Our program was produced today by Nadia Reiman. The people who put together today's show includes Bim Adewunmi, Susan Burton, Ben Calhoun, Dana Chivvis, Sean Cole, Noor Gill, Damian Grave, Michelle Harris, Chana Joffe-Walt, Seth Lind, Miki Meek, Lina Misitzis, Stowe Nelson, Ben Phelan, Robyn Semien, Lilly Sullivan, Christopher Swetala, and Matt Tierney.

Our managing editor is Diane Wu. Our executive editor is David Kestenbaum. Special thanks today to Kelly Clarke, Craig Hensel, Kendra Hanna, Kendra [? Munroe, ?] Madeleine Ball, Andrew Hagelshaw, and Maria Hernandez. Our website, thisamericanlife.org. This American Life is delivered to public radio stations by PRX, the Public Radio Exchange.
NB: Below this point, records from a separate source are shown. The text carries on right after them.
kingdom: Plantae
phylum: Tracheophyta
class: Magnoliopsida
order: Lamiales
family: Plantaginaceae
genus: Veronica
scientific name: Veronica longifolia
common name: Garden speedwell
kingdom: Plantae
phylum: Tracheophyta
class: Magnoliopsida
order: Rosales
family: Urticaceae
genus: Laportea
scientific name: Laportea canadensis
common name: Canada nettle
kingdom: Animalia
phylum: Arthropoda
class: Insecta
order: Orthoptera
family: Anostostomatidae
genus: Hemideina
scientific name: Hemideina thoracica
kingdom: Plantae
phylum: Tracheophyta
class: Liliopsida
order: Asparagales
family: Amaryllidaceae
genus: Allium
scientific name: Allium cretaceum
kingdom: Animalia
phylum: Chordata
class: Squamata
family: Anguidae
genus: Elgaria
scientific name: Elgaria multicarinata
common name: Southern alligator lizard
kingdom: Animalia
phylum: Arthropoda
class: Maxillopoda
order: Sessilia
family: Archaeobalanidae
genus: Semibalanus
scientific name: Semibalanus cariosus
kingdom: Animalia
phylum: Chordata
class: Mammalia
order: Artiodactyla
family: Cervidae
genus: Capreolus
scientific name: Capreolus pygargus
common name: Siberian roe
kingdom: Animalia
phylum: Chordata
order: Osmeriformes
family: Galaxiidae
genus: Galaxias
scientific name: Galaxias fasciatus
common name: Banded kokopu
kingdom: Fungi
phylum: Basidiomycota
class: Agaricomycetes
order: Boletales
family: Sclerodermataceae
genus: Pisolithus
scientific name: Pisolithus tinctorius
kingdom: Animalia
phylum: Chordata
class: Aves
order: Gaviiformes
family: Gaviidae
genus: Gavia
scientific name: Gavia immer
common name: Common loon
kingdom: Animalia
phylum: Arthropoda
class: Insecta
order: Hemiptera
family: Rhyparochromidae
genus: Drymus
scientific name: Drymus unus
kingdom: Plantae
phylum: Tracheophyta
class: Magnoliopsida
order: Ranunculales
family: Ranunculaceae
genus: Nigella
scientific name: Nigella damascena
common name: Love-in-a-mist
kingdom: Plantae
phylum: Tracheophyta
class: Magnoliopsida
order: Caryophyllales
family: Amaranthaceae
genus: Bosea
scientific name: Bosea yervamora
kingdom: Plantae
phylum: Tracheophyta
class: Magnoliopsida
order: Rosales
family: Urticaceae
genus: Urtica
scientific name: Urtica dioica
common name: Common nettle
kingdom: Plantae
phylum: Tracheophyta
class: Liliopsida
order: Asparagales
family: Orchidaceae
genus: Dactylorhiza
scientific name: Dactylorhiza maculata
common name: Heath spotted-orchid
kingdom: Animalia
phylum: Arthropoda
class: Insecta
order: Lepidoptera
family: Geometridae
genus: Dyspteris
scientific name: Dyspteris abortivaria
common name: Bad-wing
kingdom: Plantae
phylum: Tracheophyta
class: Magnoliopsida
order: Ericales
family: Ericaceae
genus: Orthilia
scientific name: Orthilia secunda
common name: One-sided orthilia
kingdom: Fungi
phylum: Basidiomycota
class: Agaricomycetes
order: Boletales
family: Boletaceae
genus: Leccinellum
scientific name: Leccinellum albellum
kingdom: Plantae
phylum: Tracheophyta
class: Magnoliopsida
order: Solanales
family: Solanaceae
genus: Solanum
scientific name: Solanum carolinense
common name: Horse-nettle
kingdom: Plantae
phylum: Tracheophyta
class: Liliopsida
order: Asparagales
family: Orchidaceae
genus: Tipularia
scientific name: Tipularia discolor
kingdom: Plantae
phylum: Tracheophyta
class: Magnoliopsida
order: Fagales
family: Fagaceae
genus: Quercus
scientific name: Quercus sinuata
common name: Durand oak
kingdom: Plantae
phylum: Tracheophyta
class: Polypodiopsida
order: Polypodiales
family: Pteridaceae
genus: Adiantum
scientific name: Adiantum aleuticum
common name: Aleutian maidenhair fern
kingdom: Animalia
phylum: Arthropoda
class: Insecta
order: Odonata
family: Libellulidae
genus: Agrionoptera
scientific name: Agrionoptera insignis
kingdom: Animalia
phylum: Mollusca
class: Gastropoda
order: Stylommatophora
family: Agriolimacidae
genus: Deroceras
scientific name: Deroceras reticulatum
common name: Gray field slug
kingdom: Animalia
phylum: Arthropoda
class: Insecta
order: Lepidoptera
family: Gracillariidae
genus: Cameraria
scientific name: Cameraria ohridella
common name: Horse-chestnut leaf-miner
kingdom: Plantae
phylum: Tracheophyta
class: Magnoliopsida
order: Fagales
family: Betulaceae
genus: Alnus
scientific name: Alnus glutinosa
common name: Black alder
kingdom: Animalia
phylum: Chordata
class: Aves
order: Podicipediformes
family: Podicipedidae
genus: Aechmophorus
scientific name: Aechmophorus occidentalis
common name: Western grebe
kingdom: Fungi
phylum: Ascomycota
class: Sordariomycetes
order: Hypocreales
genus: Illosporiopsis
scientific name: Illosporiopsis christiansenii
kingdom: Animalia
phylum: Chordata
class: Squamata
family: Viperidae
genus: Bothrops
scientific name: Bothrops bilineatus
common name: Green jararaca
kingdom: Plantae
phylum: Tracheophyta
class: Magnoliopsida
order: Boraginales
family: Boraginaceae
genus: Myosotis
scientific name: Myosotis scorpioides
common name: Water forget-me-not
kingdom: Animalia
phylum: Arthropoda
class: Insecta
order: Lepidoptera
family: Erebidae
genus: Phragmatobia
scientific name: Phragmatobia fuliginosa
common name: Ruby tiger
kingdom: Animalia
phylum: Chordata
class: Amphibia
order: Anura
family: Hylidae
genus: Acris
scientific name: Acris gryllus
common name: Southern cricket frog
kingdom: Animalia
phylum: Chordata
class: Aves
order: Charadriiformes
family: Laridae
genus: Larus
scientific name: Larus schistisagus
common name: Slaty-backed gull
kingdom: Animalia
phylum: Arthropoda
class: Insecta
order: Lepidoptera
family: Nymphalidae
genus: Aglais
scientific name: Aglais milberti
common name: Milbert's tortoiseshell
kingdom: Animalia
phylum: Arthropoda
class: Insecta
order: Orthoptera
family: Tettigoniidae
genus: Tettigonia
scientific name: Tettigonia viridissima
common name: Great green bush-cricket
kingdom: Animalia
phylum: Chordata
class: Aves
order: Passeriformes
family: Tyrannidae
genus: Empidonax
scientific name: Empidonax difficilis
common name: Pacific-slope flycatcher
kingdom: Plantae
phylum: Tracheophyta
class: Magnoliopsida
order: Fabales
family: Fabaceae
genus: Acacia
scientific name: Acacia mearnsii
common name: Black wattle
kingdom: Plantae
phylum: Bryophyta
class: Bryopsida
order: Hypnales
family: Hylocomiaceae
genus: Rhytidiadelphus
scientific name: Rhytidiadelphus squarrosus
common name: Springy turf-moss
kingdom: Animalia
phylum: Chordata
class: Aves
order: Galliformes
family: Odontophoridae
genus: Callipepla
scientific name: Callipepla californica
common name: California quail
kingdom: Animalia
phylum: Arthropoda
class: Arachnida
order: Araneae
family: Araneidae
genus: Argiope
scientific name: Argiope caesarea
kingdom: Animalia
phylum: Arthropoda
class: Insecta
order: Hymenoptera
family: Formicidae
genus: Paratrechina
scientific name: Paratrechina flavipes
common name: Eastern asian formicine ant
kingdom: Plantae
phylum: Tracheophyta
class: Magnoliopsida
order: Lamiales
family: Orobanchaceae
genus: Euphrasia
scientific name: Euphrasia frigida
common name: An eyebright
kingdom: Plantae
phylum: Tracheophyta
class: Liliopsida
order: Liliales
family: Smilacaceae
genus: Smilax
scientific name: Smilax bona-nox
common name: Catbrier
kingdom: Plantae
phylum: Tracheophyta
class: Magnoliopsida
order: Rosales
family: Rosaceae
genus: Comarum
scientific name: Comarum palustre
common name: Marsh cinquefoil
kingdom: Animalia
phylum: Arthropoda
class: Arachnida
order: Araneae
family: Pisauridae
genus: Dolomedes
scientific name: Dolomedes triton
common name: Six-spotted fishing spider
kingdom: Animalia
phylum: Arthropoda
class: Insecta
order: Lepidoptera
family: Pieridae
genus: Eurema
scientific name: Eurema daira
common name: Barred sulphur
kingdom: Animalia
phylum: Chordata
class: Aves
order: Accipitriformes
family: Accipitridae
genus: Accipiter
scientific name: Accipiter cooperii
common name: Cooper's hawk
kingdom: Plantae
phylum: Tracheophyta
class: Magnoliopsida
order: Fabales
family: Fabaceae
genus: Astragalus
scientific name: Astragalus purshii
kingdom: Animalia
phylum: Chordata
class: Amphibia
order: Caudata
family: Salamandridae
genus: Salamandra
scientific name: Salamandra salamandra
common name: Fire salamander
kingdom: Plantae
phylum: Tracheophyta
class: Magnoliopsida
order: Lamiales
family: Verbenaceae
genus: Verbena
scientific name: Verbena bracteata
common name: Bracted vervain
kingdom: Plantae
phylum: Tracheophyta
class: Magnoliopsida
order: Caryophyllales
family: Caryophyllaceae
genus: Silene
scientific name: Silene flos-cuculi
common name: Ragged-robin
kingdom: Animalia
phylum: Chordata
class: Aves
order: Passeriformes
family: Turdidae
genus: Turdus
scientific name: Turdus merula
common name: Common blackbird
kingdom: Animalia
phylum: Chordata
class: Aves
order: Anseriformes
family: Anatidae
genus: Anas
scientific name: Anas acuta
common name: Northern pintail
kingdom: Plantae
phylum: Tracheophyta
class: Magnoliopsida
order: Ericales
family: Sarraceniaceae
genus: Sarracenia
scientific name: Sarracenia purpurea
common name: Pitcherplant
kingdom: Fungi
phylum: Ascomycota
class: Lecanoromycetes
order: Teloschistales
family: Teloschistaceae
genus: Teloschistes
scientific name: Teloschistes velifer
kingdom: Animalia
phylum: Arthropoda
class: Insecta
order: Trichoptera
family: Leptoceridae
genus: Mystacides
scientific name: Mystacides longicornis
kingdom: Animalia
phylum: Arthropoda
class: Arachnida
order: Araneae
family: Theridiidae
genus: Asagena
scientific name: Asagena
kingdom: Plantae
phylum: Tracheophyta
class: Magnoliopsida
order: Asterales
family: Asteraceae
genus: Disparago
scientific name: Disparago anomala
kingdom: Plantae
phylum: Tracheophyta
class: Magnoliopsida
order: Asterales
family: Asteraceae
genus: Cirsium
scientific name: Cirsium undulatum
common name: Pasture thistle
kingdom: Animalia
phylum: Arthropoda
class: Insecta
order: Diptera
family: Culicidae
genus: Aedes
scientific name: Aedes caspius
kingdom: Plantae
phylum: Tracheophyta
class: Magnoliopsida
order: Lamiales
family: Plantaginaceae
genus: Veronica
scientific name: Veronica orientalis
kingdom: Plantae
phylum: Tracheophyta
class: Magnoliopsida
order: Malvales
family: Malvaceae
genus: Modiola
And I will end this show about the low hum of menace with this very theme appropriate program note. Just a few hours ago, as I was doing some last editing on the show, I learned that a few days ago I shook hands with somebody who now has symptoms of coronavirus, whose wife is a confirmed case. So the plan is I am going into quarantine myself when I leave the studio today, and we are shutting down our office. Most everybody in our office was already working from home.

I just want to say I feel fine. Hopefully I'll stay that way between now and next time I talk to you. Avoid contact with others as much as you can. Stay well, and wash your hands, OK? And by the way, if you're tired of reciting the happy birthday song twice as you wash, turns out one chorus of the song "Stayin' Alive" is the perfect length, and whether you're a brother, or whether you're a mother, just stay alive. Stay alive.